Task brief → The output is the lines below from the one with "Johnathan Smith" through the one with "13. Termination of State of Local Emergency", both included, printed exactly and with no other line.

Data shown →
————

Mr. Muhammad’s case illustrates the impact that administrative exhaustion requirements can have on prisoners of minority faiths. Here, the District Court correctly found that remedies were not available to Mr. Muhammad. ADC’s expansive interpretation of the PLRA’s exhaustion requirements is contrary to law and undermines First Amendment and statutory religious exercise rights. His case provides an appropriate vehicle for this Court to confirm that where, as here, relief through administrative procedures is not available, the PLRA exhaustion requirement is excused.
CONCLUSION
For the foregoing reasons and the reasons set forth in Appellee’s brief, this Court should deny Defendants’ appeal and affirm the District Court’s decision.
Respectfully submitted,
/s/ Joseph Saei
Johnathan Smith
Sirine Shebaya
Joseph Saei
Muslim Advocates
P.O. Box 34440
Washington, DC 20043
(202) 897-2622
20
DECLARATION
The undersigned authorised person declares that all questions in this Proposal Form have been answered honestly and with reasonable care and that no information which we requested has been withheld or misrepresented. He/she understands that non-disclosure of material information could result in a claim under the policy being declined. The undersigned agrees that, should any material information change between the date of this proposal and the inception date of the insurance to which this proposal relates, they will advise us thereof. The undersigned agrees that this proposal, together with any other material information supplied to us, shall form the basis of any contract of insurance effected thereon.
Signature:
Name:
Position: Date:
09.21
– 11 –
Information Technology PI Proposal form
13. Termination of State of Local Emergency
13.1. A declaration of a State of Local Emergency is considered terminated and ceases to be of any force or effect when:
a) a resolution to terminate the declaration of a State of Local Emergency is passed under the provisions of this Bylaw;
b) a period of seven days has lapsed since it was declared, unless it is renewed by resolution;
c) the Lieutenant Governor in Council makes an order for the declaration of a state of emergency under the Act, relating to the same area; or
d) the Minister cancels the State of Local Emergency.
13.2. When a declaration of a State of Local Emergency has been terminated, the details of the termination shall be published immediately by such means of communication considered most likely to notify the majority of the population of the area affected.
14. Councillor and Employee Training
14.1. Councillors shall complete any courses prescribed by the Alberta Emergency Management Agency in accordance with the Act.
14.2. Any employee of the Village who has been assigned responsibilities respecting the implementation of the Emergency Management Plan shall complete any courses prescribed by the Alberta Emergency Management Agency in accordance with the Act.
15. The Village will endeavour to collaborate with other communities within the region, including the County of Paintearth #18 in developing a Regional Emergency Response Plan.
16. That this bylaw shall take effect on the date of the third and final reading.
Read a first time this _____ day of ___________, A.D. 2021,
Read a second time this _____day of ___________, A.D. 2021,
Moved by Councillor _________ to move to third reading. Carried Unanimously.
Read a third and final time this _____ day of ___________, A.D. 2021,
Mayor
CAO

————

Response area →
Johnathan Smith
Sirine Shebaya
Joseph Saei
Muslim Advocates
P.O. Box 34440
Washington, DC 20043
(202) 897-2622
20
DECLARATION
The undersigned authorised person declares that all questions in this Proposal Form have been answered honestly and with reasonable care and that no information which we requested has been withheld or misrepresented. He/she understands that non-disclosure of material information could result in a claim under the policy being declined. The undersigned agrees that, should any material information change between the date of this proposal and the inception date of the insurance to which this proposal relates, they will advise us thereof. The undersigned agrees that this proposal, together with any other material information supplied to us, shall form the basis of any contract of insurance effected thereon.
Signature:
Name:
Position: Date:
09.21
– 11 –
Information Technology PI Proposal form
13. Termination of State of Local Emergency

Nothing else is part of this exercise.